The European Court of Justice (ECJ) has ruled that age-related employer contributions to pension schemes are lawful and not discriminatory to employees.
The case of HK Danmark v Experion A/S 2013 concerned an organisation that set up a pension scheme for employees in Denmark with employer contributions at the following rates: 6% for under-35s, 8% for those aged between 35 and 44, and 10% for employees aged 45 and above.
The ECJ confirmed, under the Framework Directive, that the female who had brought the case was not discriminated against, because the reason for paying age-related contributions into the scheme, to allow older employees to build up retirement savings more quickly, was justified.
The court also held that the principle of age discrimination does not preclude age-related pension contributions.
Suzanne Burrell, pensions partner at law firm Shoosmiths, said: “The historic approach that employers have chosen to take in providing age-related contributions has been confirmed by the ECJ as being acceptable, provided that the domestic courts are happy that it can be objectively justified.

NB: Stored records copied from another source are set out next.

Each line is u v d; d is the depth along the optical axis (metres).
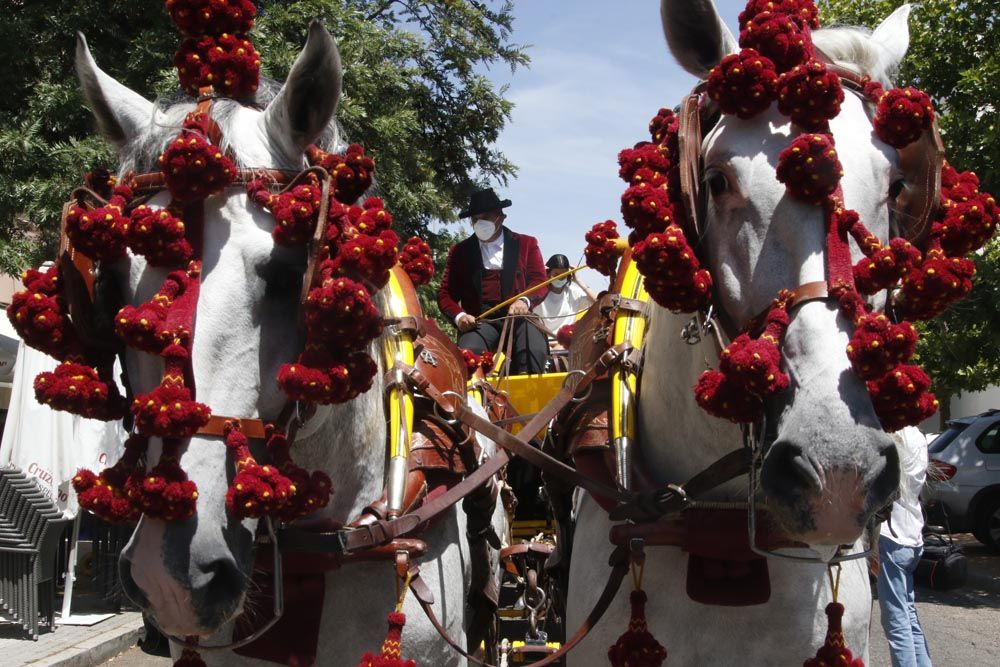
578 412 3.21
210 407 2.17
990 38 9.74
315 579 2.71
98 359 2.42
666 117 2.80
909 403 2.15
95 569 7.88
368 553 2.74
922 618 9.16
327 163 2.57
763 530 2.52
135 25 9.64
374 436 2.91
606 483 2.98
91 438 7.18
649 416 2.93
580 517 3.16
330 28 9.86
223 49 2.50
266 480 2.18
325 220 2.29
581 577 3.01
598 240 3.42
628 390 3.00
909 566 5.81
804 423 2.05
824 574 2.70
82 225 2.21
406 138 10.99
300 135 2.40
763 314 2.23
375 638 2.80
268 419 2.31
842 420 2.03
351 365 2.35
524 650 4.11
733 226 2.30
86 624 7.27
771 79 2.23
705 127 2.51
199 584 2.11
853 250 2.19
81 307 2.33
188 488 2.07
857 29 2.66
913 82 9.96
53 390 2.30
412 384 3.09
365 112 9.79
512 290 5.70
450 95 12.67
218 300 2.20
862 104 2.39
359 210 2.50
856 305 2.11
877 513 2.35
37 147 8.68
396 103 10.59
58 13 9.34
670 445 2.85
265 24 9.14
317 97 2.38
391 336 3.10
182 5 2.51
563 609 3.42
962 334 9.95
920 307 2.31
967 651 7.89
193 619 2.14
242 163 2.31
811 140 2.14
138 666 6.58
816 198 2.16
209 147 2.20
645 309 3.14
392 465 2.89
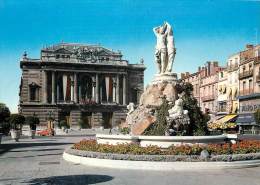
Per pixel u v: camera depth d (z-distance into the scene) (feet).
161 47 104.53
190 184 50.55
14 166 70.74
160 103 98.73
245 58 248.11
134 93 410.93
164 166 62.85
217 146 69.26
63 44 397.60
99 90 397.39
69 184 51.01
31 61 377.30
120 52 407.85
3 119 252.01
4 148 120.78
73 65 388.98
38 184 51.34
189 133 87.25
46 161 78.23
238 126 240.73
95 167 66.59
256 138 161.89
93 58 396.78
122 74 402.72
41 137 226.79
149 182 52.03
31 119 332.60
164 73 104.42
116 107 395.14
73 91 388.78
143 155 65.62
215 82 285.43
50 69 379.96
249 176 56.59
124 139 77.15
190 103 91.56
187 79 353.92
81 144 81.25
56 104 377.91
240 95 245.45
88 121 390.42
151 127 87.45
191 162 63.21
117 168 65.00
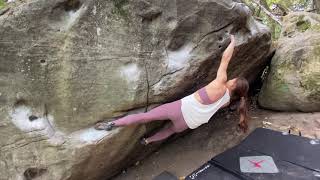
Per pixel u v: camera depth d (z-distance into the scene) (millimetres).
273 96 5172
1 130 3416
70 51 3471
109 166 4102
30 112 3508
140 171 4484
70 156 3602
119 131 3746
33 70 3391
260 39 4566
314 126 4734
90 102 3619
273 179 3682
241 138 4773
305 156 3949
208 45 4055
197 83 4234
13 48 3289
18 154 3518
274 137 4348
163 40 3850
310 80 4836
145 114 3680
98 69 3590
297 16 5730
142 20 3715
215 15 3990
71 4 3482
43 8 3352
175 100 4117
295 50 5055
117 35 3621
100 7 3512
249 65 4941
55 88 3496
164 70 3873
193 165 4441
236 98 4457
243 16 4176
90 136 3652
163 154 4695
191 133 4980
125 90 3705
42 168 3623
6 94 3367
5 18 3248
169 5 3779
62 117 3584
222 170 3930
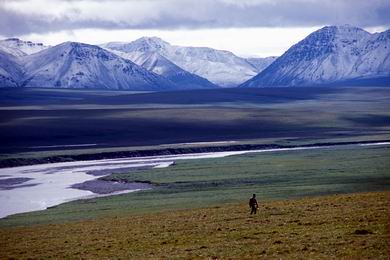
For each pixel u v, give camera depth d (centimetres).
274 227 12600
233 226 13262
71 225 16475
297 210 14862
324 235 11188
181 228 13638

“The ECJ recognised the points made by the Danish government that age-related contributions help older people build up retirement savings more quickly and that risk benefits are more expensive to ensure for older people.
“[The ruling] is useful, because it concerns a lot of schemes, and allows age-related contribution practices to continue. There could be a scenario, where those are challenged, but this lends support to the view that any challenge could be successfully defeated.”